Mental Health in a Military Community

While attending a Remembrance Day service in Kingston last month, I was struck by the repeated messages of the importance of mental health as it relates to Canadian soldiers. In the past, we’ve all heard stories about ‘Uncle Frank’ who served our nation proudly in one of the great wars but was never ‘quite right’ when he returned. Today, thankfully, the stigma associated with all forms of mental illness has waned and mental health support initiatives continue to evolve and improve.

But, there is still a long way to go. According to Stats Canada, in 2013:

  • About 1 in 6 full-time Regular Force members of the Canadian Armed Forces reported symptoms of at least one of the following disorders: major depressive episode, panic disorder, post-traumatic stress disorder, generalized anxiety disorder, and alcohol abuse or dependence.

  • Depression was the most common disorder with 8.0% of Regular Force members reporting symptoms in the past 12 months. 

  • The 12-month rates for post-traumatic stress disorder and panic disorder were twice as high among Regular Force members who had been deployed in support of the mission in Afghanistan compared to those who had not.

  • Between 2002 and 2013 the rate of depression among Regular Force members has not changed, while the rates of post-traumatic stress disorder and panic disorder increased.

  • Regular Force members had higher rates of depression and generalized anxiety disorder than the general Canadian population.

Given that CFB Kingston is one of the City’s largest employers with approximately 8,000 employees, strong local mental health support programs are critical. Community awareness is just as crucial to benefit not only soldiers but those who support them on the job and at home.

“Military populations are at potential risk of mental health issues because their job can involve exposure to trauma, separation from family, frequent moves, and stressful living conditions.” – Stats Canada, 2013, Mental Health of the Canadian Armed Forces

There are tremendous resources accessible online through various sources including the Government of Canada website. I was reassured by the title of one of the web pages called ‘You’re Not Alone – Mental Health Resources’ under National Defence and Canadian Armed Forces. The messages are clear: Help is available. Do not suffer in silence. There are also some very moving testimonials from military personnel who have reached out for help. They are worth a read.

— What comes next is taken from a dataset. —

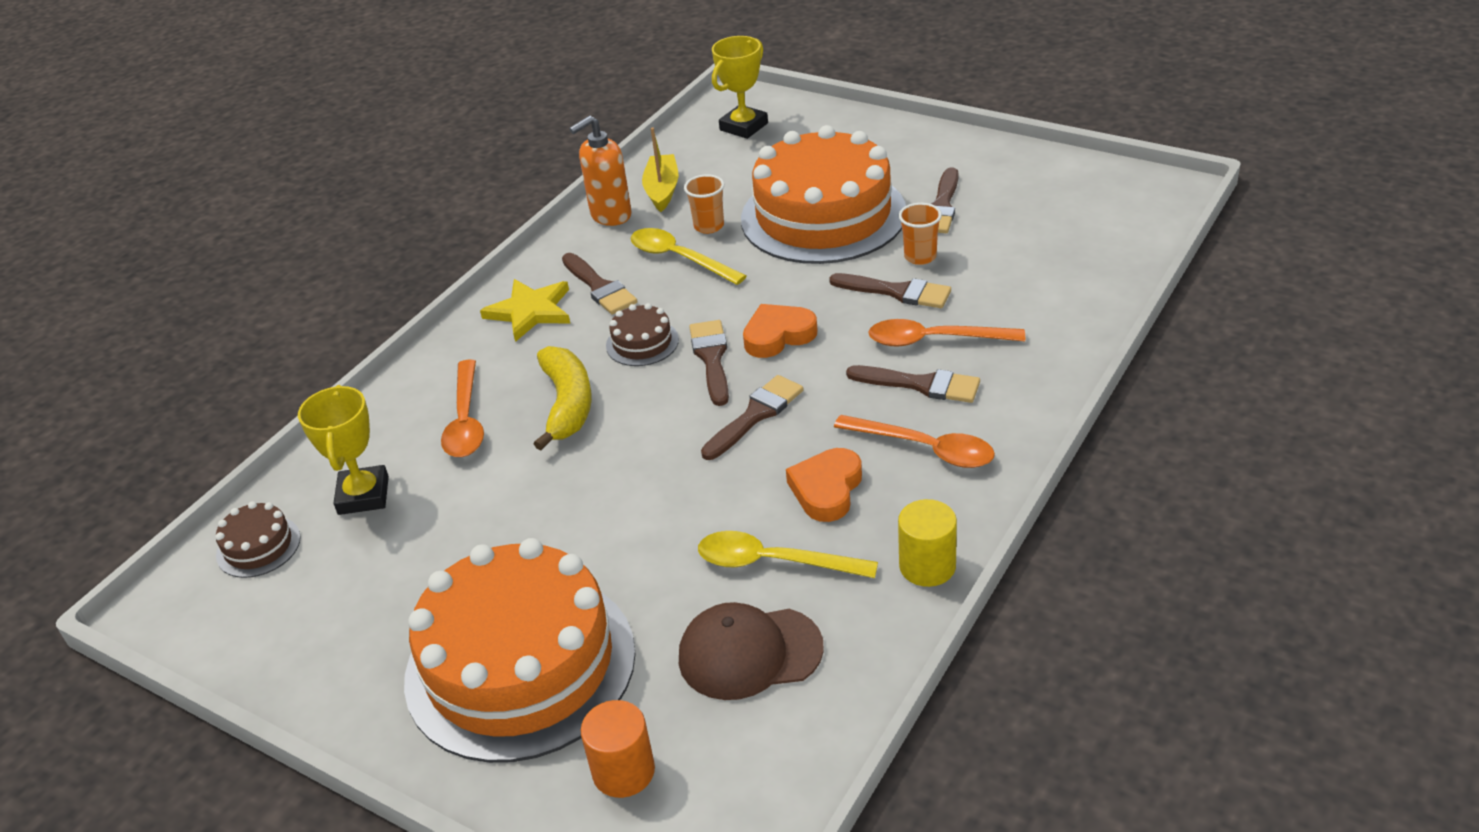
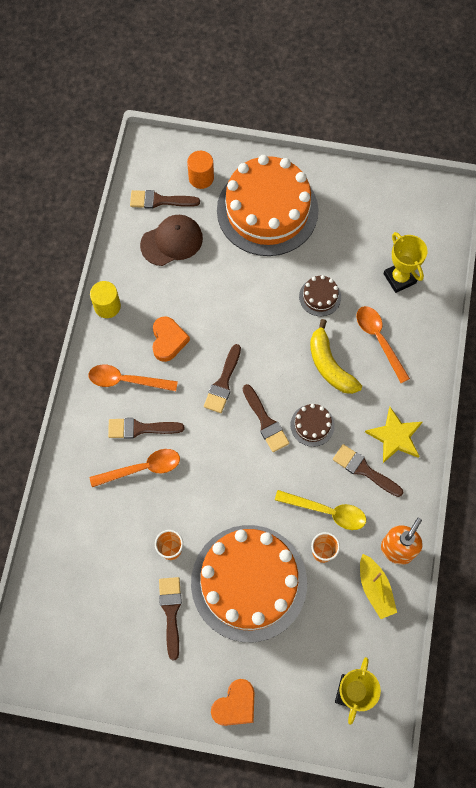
camera: 155 degrees right, 30 degrees up
(258, 546) = (429, 236): brown cake -> brown cake (320, 297)
(773, 562) = (178, 290): yellow spoon -> none
(778, 335) = (234, 451): orange heart -> orange heart (235, 705)
(897, 292) = (176, 509): brown brush -> brown brush (160, 200)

“If you break a leg, you’re going to go get a cast. Mental injuries should be the same way. The system does work. If you use the system to your advantage, use all the resources that are there, are honest with yourself, honest with your therapist and doctors, it will work. I feel great. I should have done this 20 years ago.”  – Major Réjean Richard

As chaos ensues in the world around us, it’s paramount that we support those who have fought and those who continue to fight for our freedom.